Significant fall on land prices in disaster-stricken areas was noted by the Ministry of Land, Infrastructure, Transport and Tourism in the first-ever survey on land prices since the March 11 quake and tsunami.
Commercial and residential land prices in the severely beaten areas of Fukushima Prefecture and other areas in Tohoku region dropped drastically; as well as in Tokyo Bay where concern on liquefaction was prevalent.
While there was already a trend of falling prices in the Fukushima Prefecture even prior to March 11, the catastrophic quake and tsunami which triggered the nuclear crisis speeded up the drop in land prices.
The commercial areas where land prices fell markedly include hot spring districts such as the Bandai-Atami hot spring area which is about 70 kilometers from the crippled Fukushima nuclear power plant and which registered the highest drop in the prefecture of 15% from last year’s figures.
Other than the Fukushima Prefecture, other areas where nuclear plants are located also showed a fall in land prices.

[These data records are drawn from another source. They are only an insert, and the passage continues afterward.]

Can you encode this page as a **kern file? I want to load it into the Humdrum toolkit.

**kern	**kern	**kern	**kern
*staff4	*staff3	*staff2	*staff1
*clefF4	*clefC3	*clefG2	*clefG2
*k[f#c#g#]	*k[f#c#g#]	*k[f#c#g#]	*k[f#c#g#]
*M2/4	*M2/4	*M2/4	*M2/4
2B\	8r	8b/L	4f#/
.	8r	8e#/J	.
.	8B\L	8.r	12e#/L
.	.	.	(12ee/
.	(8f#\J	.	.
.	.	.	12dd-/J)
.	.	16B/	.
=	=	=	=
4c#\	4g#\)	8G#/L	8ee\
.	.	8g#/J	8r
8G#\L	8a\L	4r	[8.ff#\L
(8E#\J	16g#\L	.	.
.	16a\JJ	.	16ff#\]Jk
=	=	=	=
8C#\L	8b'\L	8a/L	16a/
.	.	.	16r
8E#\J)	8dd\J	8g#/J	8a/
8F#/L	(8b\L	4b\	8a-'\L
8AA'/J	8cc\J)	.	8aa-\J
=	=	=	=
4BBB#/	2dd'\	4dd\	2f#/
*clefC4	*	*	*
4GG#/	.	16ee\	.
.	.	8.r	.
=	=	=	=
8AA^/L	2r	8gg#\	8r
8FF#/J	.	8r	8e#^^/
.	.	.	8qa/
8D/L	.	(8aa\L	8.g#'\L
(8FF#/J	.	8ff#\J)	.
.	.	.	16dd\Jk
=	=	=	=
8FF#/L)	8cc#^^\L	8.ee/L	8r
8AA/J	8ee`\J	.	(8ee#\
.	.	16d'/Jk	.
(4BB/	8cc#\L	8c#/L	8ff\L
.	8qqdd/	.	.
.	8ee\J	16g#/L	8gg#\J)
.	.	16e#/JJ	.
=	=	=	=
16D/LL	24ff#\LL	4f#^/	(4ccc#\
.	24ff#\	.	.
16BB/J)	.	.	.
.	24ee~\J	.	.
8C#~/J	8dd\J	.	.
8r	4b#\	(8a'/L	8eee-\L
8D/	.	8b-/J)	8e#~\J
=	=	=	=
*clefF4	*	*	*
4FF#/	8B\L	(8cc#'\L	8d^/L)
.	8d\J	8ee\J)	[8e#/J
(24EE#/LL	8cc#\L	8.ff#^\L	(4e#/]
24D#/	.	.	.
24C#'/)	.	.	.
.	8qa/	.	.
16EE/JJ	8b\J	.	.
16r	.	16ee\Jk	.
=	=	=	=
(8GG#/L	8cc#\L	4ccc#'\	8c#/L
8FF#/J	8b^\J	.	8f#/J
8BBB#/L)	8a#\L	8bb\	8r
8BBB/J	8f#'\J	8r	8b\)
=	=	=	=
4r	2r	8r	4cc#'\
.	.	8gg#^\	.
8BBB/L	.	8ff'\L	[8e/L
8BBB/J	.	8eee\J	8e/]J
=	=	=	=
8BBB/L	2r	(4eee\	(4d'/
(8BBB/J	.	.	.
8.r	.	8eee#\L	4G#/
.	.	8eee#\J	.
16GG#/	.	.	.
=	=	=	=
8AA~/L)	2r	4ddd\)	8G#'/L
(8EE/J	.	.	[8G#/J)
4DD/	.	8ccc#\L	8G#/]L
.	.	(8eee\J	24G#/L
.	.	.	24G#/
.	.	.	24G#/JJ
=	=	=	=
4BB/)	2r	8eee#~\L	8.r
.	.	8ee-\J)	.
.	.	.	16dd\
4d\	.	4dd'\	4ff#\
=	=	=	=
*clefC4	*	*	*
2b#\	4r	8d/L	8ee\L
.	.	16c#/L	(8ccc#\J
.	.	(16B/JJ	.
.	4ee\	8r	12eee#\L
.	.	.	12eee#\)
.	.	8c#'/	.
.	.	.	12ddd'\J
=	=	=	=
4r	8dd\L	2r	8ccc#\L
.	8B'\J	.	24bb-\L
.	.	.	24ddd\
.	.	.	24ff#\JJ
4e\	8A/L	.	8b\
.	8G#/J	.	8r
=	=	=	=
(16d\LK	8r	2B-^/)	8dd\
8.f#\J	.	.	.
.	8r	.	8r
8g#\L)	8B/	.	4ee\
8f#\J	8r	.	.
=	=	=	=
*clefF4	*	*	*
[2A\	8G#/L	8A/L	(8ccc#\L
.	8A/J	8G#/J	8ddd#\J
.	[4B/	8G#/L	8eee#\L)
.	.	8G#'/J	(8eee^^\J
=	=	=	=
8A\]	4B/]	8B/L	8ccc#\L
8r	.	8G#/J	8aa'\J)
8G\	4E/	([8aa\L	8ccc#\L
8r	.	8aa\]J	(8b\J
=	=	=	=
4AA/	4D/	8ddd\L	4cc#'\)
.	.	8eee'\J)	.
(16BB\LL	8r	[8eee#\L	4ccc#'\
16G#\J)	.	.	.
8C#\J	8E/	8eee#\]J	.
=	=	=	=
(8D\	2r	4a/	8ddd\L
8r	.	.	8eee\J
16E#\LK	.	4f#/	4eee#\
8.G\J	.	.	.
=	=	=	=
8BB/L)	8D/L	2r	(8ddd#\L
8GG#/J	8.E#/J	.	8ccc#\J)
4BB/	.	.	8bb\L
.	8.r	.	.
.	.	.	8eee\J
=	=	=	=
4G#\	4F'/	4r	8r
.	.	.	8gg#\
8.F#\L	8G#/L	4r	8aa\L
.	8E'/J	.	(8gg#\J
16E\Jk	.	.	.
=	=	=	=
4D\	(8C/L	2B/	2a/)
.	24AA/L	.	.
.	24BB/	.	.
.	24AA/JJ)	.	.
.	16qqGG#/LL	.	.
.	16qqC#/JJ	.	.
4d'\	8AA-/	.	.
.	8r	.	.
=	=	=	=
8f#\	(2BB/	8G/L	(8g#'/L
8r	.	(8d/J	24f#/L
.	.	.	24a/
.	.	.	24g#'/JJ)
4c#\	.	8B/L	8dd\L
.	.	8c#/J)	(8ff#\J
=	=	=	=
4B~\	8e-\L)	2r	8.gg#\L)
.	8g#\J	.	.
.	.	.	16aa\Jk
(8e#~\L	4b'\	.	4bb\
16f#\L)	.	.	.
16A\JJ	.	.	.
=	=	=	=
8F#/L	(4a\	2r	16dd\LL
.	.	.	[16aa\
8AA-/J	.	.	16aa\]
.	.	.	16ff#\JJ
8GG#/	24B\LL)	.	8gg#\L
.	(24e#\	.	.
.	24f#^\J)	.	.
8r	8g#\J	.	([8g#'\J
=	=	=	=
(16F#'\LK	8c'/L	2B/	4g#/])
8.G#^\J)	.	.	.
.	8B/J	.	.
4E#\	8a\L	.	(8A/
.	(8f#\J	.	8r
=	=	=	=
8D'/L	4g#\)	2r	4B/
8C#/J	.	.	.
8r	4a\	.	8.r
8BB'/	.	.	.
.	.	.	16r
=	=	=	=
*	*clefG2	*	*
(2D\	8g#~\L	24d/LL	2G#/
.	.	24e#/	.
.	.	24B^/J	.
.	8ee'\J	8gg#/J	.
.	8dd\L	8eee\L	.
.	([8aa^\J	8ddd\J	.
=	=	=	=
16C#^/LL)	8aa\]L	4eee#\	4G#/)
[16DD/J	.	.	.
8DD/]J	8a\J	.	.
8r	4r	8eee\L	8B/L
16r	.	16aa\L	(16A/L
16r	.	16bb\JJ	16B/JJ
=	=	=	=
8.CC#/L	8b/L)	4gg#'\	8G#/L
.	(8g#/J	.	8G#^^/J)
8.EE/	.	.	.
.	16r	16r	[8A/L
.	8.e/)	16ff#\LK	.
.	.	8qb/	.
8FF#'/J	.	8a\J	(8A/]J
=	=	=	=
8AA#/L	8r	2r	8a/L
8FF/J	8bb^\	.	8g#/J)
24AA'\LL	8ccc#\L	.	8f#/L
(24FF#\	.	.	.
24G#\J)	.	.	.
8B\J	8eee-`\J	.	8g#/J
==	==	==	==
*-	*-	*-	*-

There was a drop of 6.7% in residential land prices in the Shizuoka Prefecture city of Omaezaki, where Chubu Electric Power Co.’s Hamaoka Nuclear Power Plant is found. Moreover, the survey done by the ministry in Omaezaki showed that the land price of areas closest to the nuclear plant had dropped by 7.2%.
Masafumi Goto of the All Japan news Real Estate Institute opined that, "The psychological anxiety of being close to a nuclear power plant has affected the sale of land."